Path: blob/main/transformers_doc/en/video_text_to_text.ipynb
4522 views
Video-text-to-text
Video-text-to-text models, also known as video language models or vision language models with video input, are language models that take a video input. These models can tackle various tasks, from video question answering to video captioning.
These models have nearly the same architecture as image-text-to-text models except for some changes to accept video data, since video data is essentially image frames with temporal dependencies. Some image-text-to-text models take in multiple images, but this alone is inadequate for a model to accept videos. Moreover, video-text-to-text models are often trained with all vision modalities. Each example might have videos, multiple videos, images and multiple images. Some of these models can also take interleaved inputs. For example, you can refer to a specific video inside a string of text by adding a video token in text like "What is happening in this video? <video>
".
In this guide, we provide a brief overview of video LMs and show how to use them with Transformers for inference.
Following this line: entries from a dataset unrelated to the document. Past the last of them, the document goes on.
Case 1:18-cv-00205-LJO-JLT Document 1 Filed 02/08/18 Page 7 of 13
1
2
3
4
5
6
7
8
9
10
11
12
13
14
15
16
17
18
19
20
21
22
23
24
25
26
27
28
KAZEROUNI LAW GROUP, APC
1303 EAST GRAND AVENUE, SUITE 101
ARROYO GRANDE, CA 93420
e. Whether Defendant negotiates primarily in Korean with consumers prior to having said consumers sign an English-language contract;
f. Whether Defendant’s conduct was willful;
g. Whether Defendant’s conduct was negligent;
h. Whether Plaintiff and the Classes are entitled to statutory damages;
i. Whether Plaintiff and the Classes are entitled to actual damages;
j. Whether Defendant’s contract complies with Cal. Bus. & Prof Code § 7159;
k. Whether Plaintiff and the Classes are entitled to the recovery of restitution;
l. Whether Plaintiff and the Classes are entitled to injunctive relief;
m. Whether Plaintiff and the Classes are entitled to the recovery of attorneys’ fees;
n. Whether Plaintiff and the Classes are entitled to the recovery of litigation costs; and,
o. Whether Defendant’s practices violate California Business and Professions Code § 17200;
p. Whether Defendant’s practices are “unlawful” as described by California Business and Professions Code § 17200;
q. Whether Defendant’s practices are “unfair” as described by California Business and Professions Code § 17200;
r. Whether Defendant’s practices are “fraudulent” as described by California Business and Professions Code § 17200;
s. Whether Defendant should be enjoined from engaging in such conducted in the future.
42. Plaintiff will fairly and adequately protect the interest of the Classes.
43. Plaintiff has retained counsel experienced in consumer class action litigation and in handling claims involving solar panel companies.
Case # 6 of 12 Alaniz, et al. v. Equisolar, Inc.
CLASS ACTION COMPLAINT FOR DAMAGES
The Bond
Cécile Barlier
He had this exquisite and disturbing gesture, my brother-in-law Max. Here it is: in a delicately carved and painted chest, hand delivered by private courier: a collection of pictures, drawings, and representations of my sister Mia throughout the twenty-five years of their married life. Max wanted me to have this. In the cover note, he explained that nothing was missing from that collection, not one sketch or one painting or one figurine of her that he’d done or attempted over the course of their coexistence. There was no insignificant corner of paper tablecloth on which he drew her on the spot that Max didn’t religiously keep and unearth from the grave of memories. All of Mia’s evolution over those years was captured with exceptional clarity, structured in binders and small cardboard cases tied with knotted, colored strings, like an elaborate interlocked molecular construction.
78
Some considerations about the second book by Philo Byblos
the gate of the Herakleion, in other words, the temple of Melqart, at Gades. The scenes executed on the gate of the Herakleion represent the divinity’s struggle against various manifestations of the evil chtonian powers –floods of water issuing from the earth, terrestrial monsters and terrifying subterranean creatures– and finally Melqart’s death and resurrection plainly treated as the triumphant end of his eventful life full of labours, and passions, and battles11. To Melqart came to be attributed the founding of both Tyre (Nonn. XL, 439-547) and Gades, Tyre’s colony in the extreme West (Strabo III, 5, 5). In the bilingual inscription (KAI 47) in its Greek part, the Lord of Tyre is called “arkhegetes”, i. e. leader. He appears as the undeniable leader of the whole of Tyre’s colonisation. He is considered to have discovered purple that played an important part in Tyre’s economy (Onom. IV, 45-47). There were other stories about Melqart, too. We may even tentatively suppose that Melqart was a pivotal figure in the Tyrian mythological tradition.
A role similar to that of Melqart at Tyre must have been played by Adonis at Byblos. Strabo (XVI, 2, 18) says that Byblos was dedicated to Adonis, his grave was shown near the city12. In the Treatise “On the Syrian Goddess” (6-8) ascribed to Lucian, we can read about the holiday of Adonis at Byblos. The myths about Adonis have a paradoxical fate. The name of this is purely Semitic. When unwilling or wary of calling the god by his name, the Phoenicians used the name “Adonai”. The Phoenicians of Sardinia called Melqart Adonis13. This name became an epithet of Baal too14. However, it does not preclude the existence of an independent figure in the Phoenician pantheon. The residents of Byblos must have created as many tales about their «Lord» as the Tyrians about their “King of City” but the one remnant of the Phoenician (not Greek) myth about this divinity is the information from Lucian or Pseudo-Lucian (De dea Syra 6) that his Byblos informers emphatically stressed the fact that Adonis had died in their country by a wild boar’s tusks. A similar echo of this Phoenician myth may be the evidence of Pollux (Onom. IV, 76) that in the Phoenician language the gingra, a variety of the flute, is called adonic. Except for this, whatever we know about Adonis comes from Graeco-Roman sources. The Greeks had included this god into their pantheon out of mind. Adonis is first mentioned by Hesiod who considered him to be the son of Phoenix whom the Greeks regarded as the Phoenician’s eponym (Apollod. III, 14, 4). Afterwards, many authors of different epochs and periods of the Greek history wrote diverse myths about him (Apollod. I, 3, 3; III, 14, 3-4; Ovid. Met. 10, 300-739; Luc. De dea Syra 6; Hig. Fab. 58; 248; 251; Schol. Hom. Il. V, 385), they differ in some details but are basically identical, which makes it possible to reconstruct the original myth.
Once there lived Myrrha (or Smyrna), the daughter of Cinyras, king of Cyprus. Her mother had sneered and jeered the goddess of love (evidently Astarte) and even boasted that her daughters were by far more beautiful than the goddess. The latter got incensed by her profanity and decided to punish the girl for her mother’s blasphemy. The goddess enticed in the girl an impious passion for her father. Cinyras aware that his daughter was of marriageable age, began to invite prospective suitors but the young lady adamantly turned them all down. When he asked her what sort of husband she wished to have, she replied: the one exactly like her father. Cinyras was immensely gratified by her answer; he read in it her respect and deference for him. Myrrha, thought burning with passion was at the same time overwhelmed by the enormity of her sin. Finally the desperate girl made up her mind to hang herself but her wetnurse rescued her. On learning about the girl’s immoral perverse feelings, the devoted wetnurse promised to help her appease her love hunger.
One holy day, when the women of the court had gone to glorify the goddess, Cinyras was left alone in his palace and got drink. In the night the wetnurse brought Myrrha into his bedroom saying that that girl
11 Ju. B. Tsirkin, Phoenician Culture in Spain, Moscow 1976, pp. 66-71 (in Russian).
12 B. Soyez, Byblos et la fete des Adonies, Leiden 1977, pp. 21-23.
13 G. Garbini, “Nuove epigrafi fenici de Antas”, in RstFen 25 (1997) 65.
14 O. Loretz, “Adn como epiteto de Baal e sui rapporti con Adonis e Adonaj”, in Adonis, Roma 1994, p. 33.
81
To begin with, there are multiple types of video LMs:
base models used for fine-tuning
chat fine-tuned models for conversation
instruction fine-tuned models
This guide focuses on inference with an instruction-tuned model, llava-hf/llava-interleave-qwen-7b-hf which can take in interleaved data. Alternatively, you can try llava-interleave-qwen-0.5b-hf if your hardware doesn't allow running a 7B model.
Let's begin installing the dependencies.
Let's initialize the model and the processor.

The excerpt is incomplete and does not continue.